- Material supplied -
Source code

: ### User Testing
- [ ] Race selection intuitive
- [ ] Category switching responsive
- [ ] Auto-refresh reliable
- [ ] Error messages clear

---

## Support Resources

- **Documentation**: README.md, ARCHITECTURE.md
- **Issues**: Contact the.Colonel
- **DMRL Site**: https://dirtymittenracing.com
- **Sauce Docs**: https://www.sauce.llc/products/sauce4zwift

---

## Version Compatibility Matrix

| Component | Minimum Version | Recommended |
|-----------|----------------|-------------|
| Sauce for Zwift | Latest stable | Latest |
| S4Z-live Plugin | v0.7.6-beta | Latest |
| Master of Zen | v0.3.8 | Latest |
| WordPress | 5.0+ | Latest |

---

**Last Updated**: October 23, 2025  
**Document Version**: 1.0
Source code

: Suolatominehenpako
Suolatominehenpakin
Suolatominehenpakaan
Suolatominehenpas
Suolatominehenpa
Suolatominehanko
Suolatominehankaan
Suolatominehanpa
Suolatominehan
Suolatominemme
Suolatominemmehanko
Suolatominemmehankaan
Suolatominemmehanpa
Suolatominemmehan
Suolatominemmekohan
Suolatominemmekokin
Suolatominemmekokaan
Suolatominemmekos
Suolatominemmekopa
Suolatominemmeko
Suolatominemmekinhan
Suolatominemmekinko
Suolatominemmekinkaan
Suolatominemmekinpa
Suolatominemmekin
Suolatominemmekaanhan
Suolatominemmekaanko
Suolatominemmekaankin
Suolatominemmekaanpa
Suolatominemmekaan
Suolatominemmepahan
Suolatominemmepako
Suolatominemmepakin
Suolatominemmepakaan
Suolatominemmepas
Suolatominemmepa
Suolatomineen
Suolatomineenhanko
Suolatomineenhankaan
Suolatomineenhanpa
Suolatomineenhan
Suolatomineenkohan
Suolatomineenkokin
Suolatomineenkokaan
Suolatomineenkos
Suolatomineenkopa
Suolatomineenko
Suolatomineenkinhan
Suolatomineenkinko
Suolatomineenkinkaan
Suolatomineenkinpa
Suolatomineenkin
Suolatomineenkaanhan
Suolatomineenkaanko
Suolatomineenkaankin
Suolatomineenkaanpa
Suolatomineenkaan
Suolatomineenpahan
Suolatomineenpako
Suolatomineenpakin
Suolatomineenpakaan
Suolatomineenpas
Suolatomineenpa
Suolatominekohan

- Task instructions -
Take the line that contains "Suolatominemmekohan" and each line after it through the end of the records, and repeat them all exactly. Nothing else.

- Answer below -
Suolatominemmekohan
Suolatominemmekokin
Suolatominemmekokaan
Suolatominemmekos
Suolatominemmekopa
Suolatominemmeko
Suolatominemmekinhan
Suolatominemmekinko
Suolatominemmekinkaan
Suolatominemmekinpa
Suolatominemmekin
Suolatominemmekaanhan
Suolatominemmekaanko
Suolatominemmekaankin
Suolatominemmekaanpa
Suolatominemmekaan
Suolatominemmepahan
Suolatominemmepako
Suolatominemmepakin
Suolatominemmepakaan
Suolatominemmepas
Suolatominemmepa
Suolatomineen
Suolatomineenhanko
Suolatomineenhankaan
Suolatomineenhanpa
Suolatomineenhan
Suolatomineenkohan
Suolatomineenkokin
Suolatomineenkokaan
Suolatomineenkos
Suolatomineenkopa
Suolatomineenko
Suolatomineenkinhan
Suolatomineenkinko
Suolatomineenkinkaan
Suolatomineenkinpa
Suolatomineenkin
Suolatomineenkaanhan
Suolatomineenkaanko
Suolatomineenkaankin
Suolatomineenkaanpa
Suolatomineenkaan
Suolatomineenpahan
Suolatomineenpako
Suolatomineenpakin
Suolatomineenpakaan
Suolatomineenpas
Suolatomineenpa
Suolatominekohan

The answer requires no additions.